=== Section Start ===

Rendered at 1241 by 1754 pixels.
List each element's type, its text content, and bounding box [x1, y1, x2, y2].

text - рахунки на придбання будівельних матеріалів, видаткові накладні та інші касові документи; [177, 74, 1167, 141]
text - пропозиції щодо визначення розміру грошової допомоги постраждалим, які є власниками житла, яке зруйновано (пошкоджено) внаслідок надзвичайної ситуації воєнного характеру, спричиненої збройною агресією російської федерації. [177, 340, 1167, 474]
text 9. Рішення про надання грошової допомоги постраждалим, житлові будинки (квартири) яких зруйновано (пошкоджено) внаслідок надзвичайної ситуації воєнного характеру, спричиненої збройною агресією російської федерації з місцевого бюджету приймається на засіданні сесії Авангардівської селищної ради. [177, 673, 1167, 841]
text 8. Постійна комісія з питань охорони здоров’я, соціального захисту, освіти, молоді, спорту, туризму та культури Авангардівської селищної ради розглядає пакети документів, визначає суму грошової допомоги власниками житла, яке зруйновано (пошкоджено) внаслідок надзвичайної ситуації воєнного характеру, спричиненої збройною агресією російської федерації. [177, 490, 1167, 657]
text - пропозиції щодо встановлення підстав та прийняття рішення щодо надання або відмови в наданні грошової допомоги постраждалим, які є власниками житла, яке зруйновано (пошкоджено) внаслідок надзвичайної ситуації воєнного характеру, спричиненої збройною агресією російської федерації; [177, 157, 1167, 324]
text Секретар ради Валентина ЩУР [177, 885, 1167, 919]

=== Section End ===

DIRECTIVE — All the entries above should come back exactly as they are written.

ANSWER BOX —
Rendered at 1241 by 1754 pixels.
List each element's type, its text content, and bounding box [x1, y1, x2, y2].

text - рахунки на придбання будівельних матеріалів, видаткові накладні та інші касові документи; [177, 74, 1167, 141]
text - пропозиції щодо визначення розміру грошової допомоги постраждалим, які є власниками житла, яке зруйновано (пошкоджено) внаслідок надзвичайної ситуації воєнного характеру, спричиненої збройною агресією російської федерації. [177, 340, 1167, 474]
text 9. Рішення про надання грошової допомоги постраждалим, житлові будинки (квартири) яких зруйновано (пошкоджено) внаслідок надзвичайної ситуації воєнного характеру, спричиненої збройною агресією російської федерації з місцевого бюджету приймається на засіданні сесії Авангардівської селищної ради. [177, 673, 1167, 841]
text 8. Постійна комісія з питань охорони здоров’я, соціального захисту, освіти, молоді, спорту, туризму та культури Авангардівської селищної ради розглядає пакети документів, визначає суму грошової допомоги власниками житла, яке зруйновано (пошкоджено) внаслідок надзвичайної ситуації воєнного характеру, спричиненої збройною агресією російської федерації. [177, 490, 1167, 657]
text - пропозиції щодо встановлення підстав та прийняття рішення щодо надання або відмови в наданні грошової допомоги постраждалим, які є власниками житла, яке зруйновано (пошкоджено) внаслідок надзвичайної ситуації воєнного характеру, спричиненої збройною агресією російської федерації; [177, 157, 1167, 324]
text Секретар ради Валентина ЩУР [177, 885, 1167, 919]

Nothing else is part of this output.